The fundamental distinction between substance and accident is that whereas the former can be conceived and understood in its own right, the latter cannot: an accident is a property of a substance. Accidents are said to inhere in a substance - a term I dislike, as it suggests that accidents are part of a substance, whereas in reality, they occupy a lower level of reality than substances.

Some material substances (e.g. water) are treated as uncountable in English; however, Scholastics would say that even in these cases, we can identify true individuals, although opinions differ greatly as to what these individuals are (e.g. is a lake an individual entity, or is it merely an agglomeration of water molecules, which are the true individuals in this case?). Regarding man-made objects (e.g. a car). it is generally agreed that these are not true substances, as the parts have no inherent tendency to work together. Scholastics view them as agglomerations, with a purpose imposed on the underlying substances by the human designer. Regarding abstractions (truth, justice, the number two): while we might attribute properties to these entities (e.g. the number two is even), they are not endowed with existence, as natural substances are.
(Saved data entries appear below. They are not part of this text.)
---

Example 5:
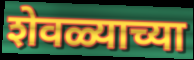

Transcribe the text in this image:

शेवळ्याच्या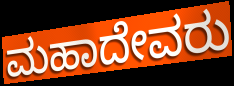
ಮಹಾದೇವರು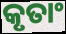
କୃତାଂ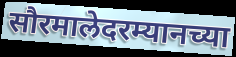
सौरमालेदरम्यानच्या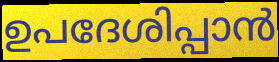
ഉപദേശിപ്പാൻ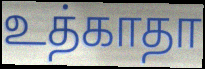
உத்காதாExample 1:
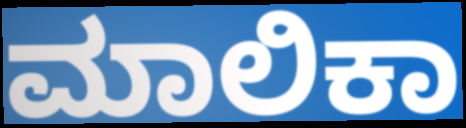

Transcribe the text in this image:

ಮಾಲಿಕಾ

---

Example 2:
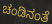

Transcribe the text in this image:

ಚಂಡಿನಂತೆ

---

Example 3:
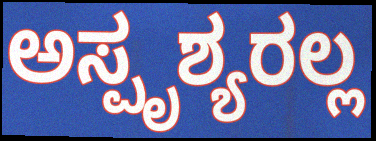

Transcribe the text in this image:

ಅಸ್ಪೃಶ್ಯರಲ್ಲ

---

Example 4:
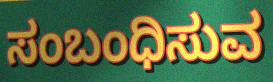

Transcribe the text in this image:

ಸಂಬಂಧಿಸುವ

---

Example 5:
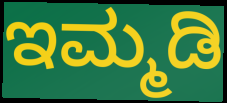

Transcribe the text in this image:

ಇಮ್ಮಡಿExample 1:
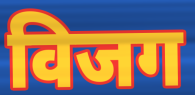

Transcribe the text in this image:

विजग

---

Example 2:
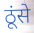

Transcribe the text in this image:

ठूंसे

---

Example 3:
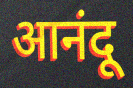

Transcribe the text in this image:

आनंदू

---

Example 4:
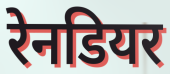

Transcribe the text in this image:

रेनडियर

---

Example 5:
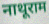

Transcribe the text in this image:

नाथूरामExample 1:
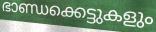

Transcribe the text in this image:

ഭാണ്ഡക്കെട്ടുകളും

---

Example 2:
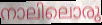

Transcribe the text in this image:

നാലിലൊരു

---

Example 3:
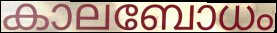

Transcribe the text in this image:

കാലബോധം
Finally, it needs to be understood that although a substance can be conceived or understood in its own right, this does not mean that it can exist independently of everything else. (It was Spinoza who made the fatal mistake of supposing substances to be independent, in addition to being intelligible in their own right.) For instance, I can know what a hydrogen atom is, without having to understand anything else; nevertheless, the fact that a hydrogen atom is contingent and composite tells me that its existence is not self-explanatory, and that it requires something else to maintain it in existence.

Scholastics tend to treat qualities and potentialities as ontologically primary: here, I believe they are mistaken. Qualities (e.g. yellow) are analyzable in terms of actions (e.g. emits light with a wavelength of 589 nm), while potentialities, whether active (e.g. able to throw a punch) or passive (e.g. able to be punched) are analyzable in terms of underlying actualities: a boxer like Ali is able to throw a punch because he is actually muscular and has bones and joints, while he is able to be punched because he has flesh, which can be bruised, cut or otherwise damaged. For my part, I define substances as natural agents, and accidents as actions of natural agents - but that’s just my own personal view. Cheers.

1 Like

I’m not @vjtorley, but I can provide a useful link for answering this question:

Substance (Stanford Encyclopedia of Philosophy)
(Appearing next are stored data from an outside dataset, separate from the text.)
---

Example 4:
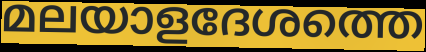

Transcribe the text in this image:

മലയാളദേശത്തെ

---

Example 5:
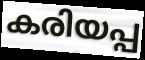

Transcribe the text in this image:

കരിയപ്പ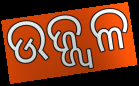
ଉଜ୍ଜ୍ବଳ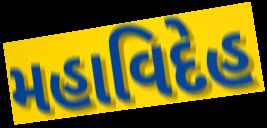
મહાવિદેહ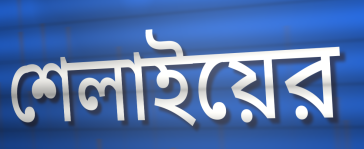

(Whether it is sufficiently clear is debatable, but it’s arguably as clear as it can be given the varied uses to which the term has been put.)

In brief: in modern everyday language we often use “substance” to refer to a material, a chemical substance. But in the original usage of the term (which comes from philosophy), a “substance” is a being or an entity; it is a unified thing or object capable of independent existence in a certain sense, compared to properties or attributes (“accidents” in philosophical jargon) held by things; namely, it “stands under” (sub-stands) and grounds the accidents that it has.

So in modern everyday language, “water” or “sulphur” would be typical examples of substances. But in philosophical language, at least in the opinion of Aristotle (which is where the concept of substance in this sense largely originated), “a human being” or “a horse” are prototypical examples of substances: unified entities which ground the properties that they have. What we think of as substances (i.e. materials) also count as substances in Aristotle’s view, in many cases, but he would say materials are not the only substances.

A fully reductive philosophical view, which saw living beings as nothing more that the atoms that make them up, would deny that living beings are substances. In such a view, the substances would be the atoms or fundamental particles or fields. (Note that chemical substances would not be philosophical substances on this view either, since they also are nothing more than the atoms which make them up, and therefore don’t have the kind of unified existence that characterizes substances.)